Thank you @rgommers and @stefanv.

Indeed I should have written this

# Correct:
i = i + 1
submitted += 1
x = x*2 - 1
hypot2 = x*x + y*y
c = (a+b) * (a-b)
dfdx = sign*(-2*x + 2*y + 2)
result = 2*x**2 + 3*x**(2/3)
y = 4*x**2 + 2*x + 1
c_i1j = (1./n**2.
         *np.prod(0.5*(2.+abs(z_ij[i1, :])
                       + abs(z_ij) - abs(z_ij[i1, :]-z_ij)), axis=1))
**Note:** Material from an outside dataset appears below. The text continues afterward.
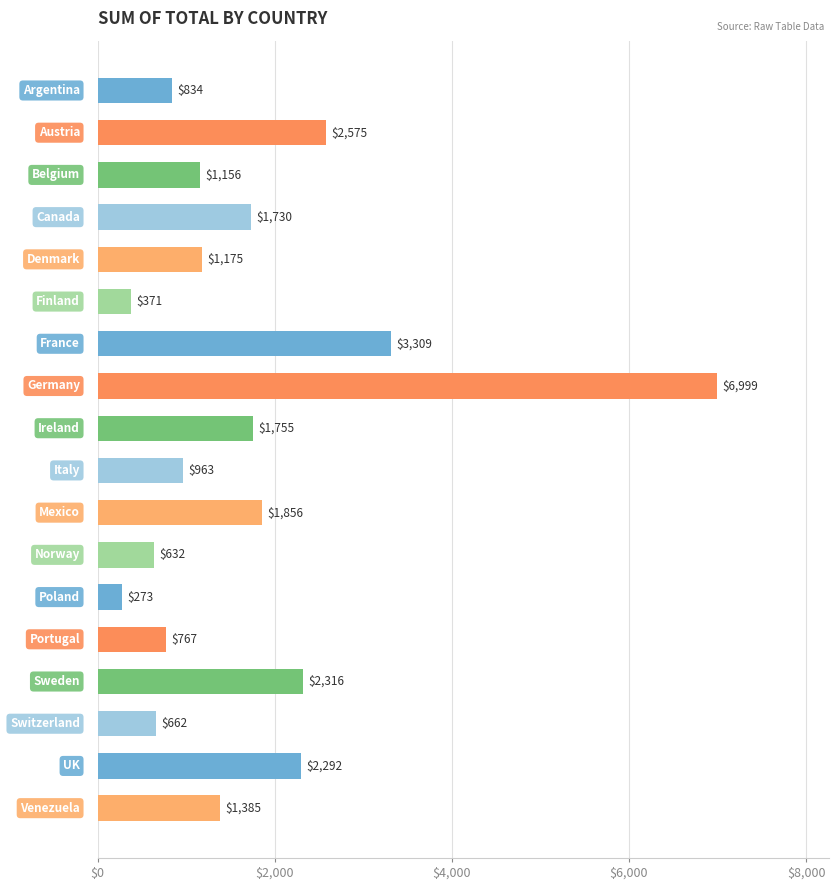

What is the value of the 8th bar from the top?

6999.1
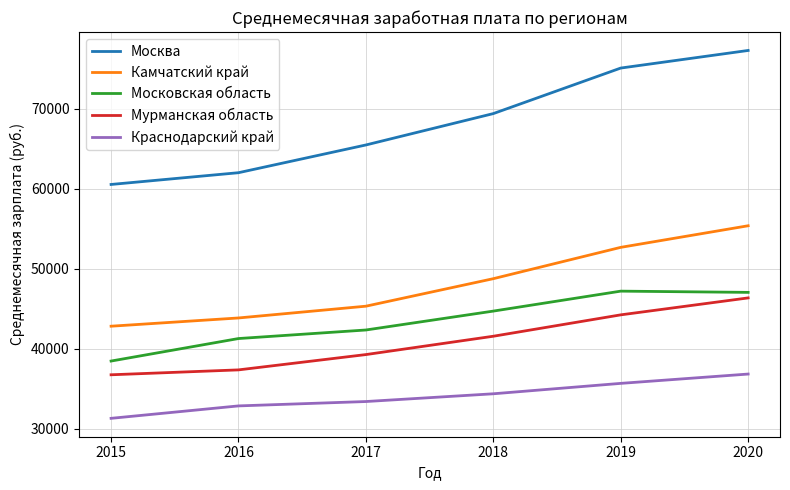

What is the greatest value displayed?

77283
I agree that it would be difficult to, not just code such a system, but also just write using these rules :sweat_smile:For this to work, it has to be simple. I guess I would be personally ok with what Black does without spaces around **,/,* and spaces otherwise. This would be simpler to use as you wouldn’t have to count and check who has the highest priority, etc.

i = i + 1
submitted += 1
x = x*2 - 1
hypot2 = x*x + y*y
c = (a + b)*(a - b)
dfdx = sign*(-2*x + 2*y + 2)
result = 2*x**2 + 3*x**(2/3)
y = 4*x**2 + 2*x + 1
c_i1j = (
    1.0
    /n**2.0
    *np.prod(
        0.5*(2.0 + abs(z_ij[i1, :]) + abs(z_ij) - abs(z_ij[i1, :] - z_ij)), axis=1
    )
)

Personally, the only operator that really irks me with a space around it is **.

Writing 2*x feels natural, but in the example above I’d expect * np.prod instead of *np.prod. So, it varies even in my own head on a case-by-case basis.